Mit einem entzündeten Bein reist er drei Jahre später wieder nach Deutschland ein – wenige Monate, nachdem Bundesregierung und schleswig-holsteinisches Innenministerium allen Opfern des Brandanschlags von Lübeck eine unbefristete Aufenthaltserlaubnis zugesprochen hatten. Für Victor Atoe gelte das nicht, sagen die Behörden, da er zum Zeitpunkt des Erlasses nicht in der Bundesrepublik war. Nur eine erneute Operation können seine Anwälte noch gerichtlich durchsetzen. Seitdem kämpft Victor Atoe darum, dass der deutsche Staat ihn als Opfer des Brandanschlags anerkennt. Bleiben darf er nur, weil seine Frau nachreist und kurz hintereinander zwei Kinder bekommt.

Mit 600 Euro im Monat muss die vierköpfige Familie leben. Dabei könnte Atoe den Lebensunterhalt selbst verdienen: Eine Café in Timmendorfer Strand hat ihm eine Stelle angeboten, unbefristet. Doch vor vier Wochen stand Amtsleiter Fehring mit zwei Polizeibeamten vor der Tür der Wohnung, in der seine Behörde die nigerianische Familie untergebracht hatte: in einem 700-Seelen-Dorf, viereinhalb Kilometer entfernt von Einkaufsmöglichkeiten und öffentlicher Verkehrsanbindung.

Man wolle Atoe in Haft nehmen, um ihn zur Nigerianischen Botschaft nach Berlin zu bringen, teilte Fehring mit. Diese solle Atoe die Passersatzpapiere geben, die für seine Abschiebung erforderlich seien. Was dann passierte, ist teilweise unklar: Victor Atoe wehrt sich. Die Polizeibeamten schaffen es nicht, ihn festzunehmen. Sie rufen Verstärkung. In Panik sieht Atoe vom Fenster aus die Einsatzfahrzeuge anfahren.

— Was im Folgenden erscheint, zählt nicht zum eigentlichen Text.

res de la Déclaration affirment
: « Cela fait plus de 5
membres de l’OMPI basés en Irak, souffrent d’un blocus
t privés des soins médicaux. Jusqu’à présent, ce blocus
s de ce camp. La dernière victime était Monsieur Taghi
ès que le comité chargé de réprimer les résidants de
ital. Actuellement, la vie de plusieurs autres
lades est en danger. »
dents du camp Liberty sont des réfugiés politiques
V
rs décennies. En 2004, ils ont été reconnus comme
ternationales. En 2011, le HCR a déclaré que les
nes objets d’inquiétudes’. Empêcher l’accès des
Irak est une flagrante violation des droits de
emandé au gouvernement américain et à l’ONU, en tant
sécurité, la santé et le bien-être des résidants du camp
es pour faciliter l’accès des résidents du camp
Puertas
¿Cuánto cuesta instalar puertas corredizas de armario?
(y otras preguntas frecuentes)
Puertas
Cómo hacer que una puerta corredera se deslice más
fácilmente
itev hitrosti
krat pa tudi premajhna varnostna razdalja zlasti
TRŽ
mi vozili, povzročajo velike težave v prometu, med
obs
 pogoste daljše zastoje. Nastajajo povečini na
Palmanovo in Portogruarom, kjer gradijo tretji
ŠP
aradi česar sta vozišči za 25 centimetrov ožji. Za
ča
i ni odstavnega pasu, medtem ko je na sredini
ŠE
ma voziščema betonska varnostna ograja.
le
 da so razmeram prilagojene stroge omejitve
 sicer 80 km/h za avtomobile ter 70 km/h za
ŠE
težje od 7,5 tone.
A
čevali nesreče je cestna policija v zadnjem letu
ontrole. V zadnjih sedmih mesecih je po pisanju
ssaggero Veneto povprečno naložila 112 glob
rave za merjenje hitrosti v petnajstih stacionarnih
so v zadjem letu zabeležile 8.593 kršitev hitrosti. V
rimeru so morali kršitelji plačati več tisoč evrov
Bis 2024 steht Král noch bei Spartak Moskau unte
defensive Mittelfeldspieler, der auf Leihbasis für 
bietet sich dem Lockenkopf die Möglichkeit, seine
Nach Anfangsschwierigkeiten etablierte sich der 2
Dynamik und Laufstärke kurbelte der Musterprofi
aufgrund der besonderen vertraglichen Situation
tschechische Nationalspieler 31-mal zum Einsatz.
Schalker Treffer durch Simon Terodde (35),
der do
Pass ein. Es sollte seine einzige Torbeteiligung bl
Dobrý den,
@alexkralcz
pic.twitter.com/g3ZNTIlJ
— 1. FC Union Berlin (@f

Ein zweites Mal spingt Victor Atoe aus dem Fenster eines Hauses in Deutschland. „Ich hatte Todesangst bei diesem Anblick“, sagt er. Diesmal zersplittert sein linker Knöchel. Er flüchtet zu einem Bekannten, der ihn ins Travemündener Krankenhaus bringt. Dort holen ihn Polizisten heraus und transportieren ihn ohne ärztliches Einverständnis nach Berlin.

Atoes Rechtsanwalt Björn Stehn sagt, der nigerianische Botschafter in Berlin habe sich geweigert, seinen auf einer Krankentrage liegenden Landsmann mit Passpapieren auszustatten. Die Familie kehrte nach Ostholstein zurück.